#NasdaqETFUpdate

ETFs (exchange-traded funds) that track Nasdaq indices, such as the Invesco QQQ Trust (QQQ) or the Invesco NASDAQ 100 ETF (QQQM), have proven to be an attractive option for investors seeking exposure to the technology sector and high-growth innovative companies. In 2025, the Nasdaq has shown a notable recovery after a period of volatility, primarily driven by optimism surrounding artificial intelligence (AI), the strength of the semiconductor sector, and reduced concerns about trade policies that could have affected the global economy.
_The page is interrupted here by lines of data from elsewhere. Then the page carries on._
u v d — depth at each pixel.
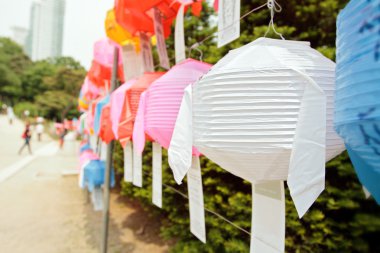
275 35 2.33
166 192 3.57
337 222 2.34
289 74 0.65
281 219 0.82
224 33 1.12
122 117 1.61
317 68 0.69
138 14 1.65
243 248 2.40
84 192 6.76
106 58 2.94
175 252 3.38
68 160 12.43
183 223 3.43
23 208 5.62
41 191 6.97
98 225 4.84
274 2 0.92
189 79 1.18
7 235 4.32
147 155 3.99
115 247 4.04
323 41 2.70
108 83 3.29
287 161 0.68
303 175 0.63
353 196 2.18
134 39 2.22
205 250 2.97
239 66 0.70
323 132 0.63
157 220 5.01
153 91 1.25
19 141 18.47
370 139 0.46
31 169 9.84
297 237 2.39
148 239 4.32
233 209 2.59
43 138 22.80
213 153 0.78
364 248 2.23
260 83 0.66
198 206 1.25
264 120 0.65
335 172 2.34
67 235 4.40
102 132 2.18
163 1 1.61
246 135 0.67
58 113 36.03
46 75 51.38
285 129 0.64
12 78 49.53
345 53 0.50
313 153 0.63
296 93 0.64
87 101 5.05
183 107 0.89
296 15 2.54
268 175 0.76
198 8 1.68
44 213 5.37
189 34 3.33
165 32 1.95
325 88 0.67
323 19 2.62
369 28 0.44
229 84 0.70
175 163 0.91
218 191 2.81
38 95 47.44
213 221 2.75
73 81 37.69
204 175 2.87
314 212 2.16
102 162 3.75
In my opinion, Nasdaq ETFs are a powerful tool for diversifying portfolios, as they provide access to tech giants like Apple, Microsoft, Amazon, and NVIDIA, which have been key market drivers. For example, NVIDIA's surge, with an increase of almost 50% since April 2025, reflects growing confidence in AI-focused companies. However, the high concentration in technology (around 50% of holdings in some ETFs like QQQ) implies significant risk, especially in an environment where valuations of these companies are at elevated levels. This can lead to volatility if the market experiences corrections or if expectations regarding AI are not met in the short term.

On the other hand, options like the Direxion Nasdaq-100 Equal Weighted Index Shares (QQQE) or the Fidelity Nasdaq Composite Index ETF (ONEQ) offer interesting alternatives to mitigate concentration risk. The QQQE, by distributing weight equally among the 100 companies in the Nasdaq-100, reduces dependence on tech giants, while the ONEQ provides broader exposure by including more than 3,500 companies from the Nasdaq Composite. These options may be ideal for investors seeking a balance between growth and diversification.
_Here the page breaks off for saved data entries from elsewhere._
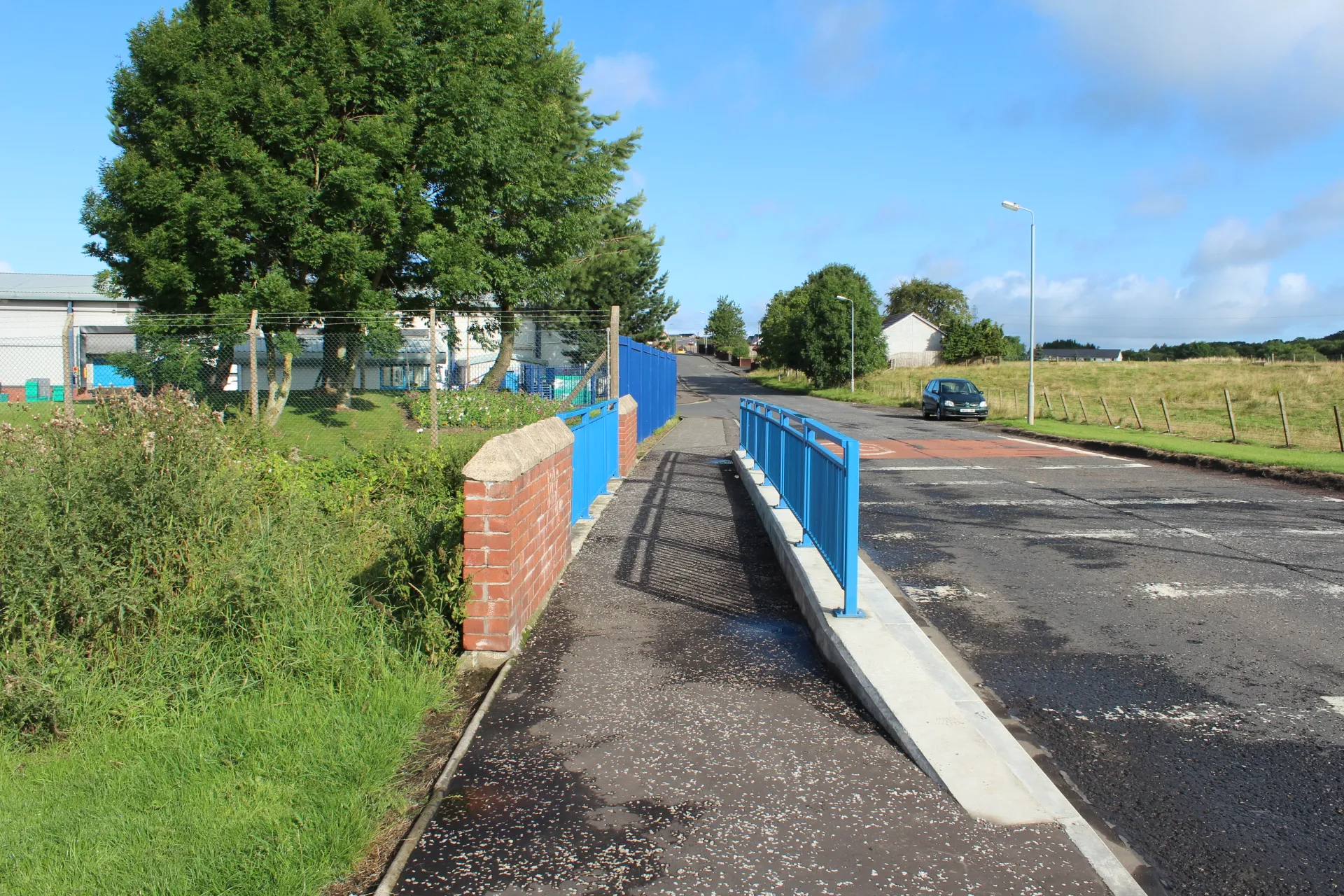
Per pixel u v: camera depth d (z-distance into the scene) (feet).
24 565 13.47
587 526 27.99
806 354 217.15
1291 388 125.18
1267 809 10.96
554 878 9.15
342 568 19.03
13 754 12.21
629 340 54.19
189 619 14.64
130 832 9.91
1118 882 9.09
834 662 15.80
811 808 10.59
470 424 58.54
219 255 55.16
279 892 8.73
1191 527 30.53
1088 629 18.72
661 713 13.62
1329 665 16.39
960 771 11.37
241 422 34.55
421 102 63.36
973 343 299.38
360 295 59.72
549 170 78.79
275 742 12.07
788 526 25.38
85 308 120.98
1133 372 189.78
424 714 13.56
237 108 55.72
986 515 33.27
In terms of costs, Nasdaq ETFs typically have low expense ratios (for example, 0.15% for QQQM and 0.20% for QQQ), making them attractive compared to traditional mutual funds. However, investors should be prepared for the inherent volatility of the Nasdaq, as seen in 2022 when the index fell by 33%. Despite this, its long-term performance, with a total return of 398% over the last decade for the Nasdaq-100, outperforms the S&P 500 and Dow Jones, suggesting that risk tolerance may be rewarded.

In conclusion, Nasdaq ETFs are an excellent option for those seeking long-term growth, especially in a context where technology and AI continue to lead innovation. However, it is crucial for investors to assess their risk tolerance and consider diversifying with equal-weighted or broader ETFs to mitigate potential declines. As always, before investing, it is essential to conduct thorough research and align decisions with personal financial goals.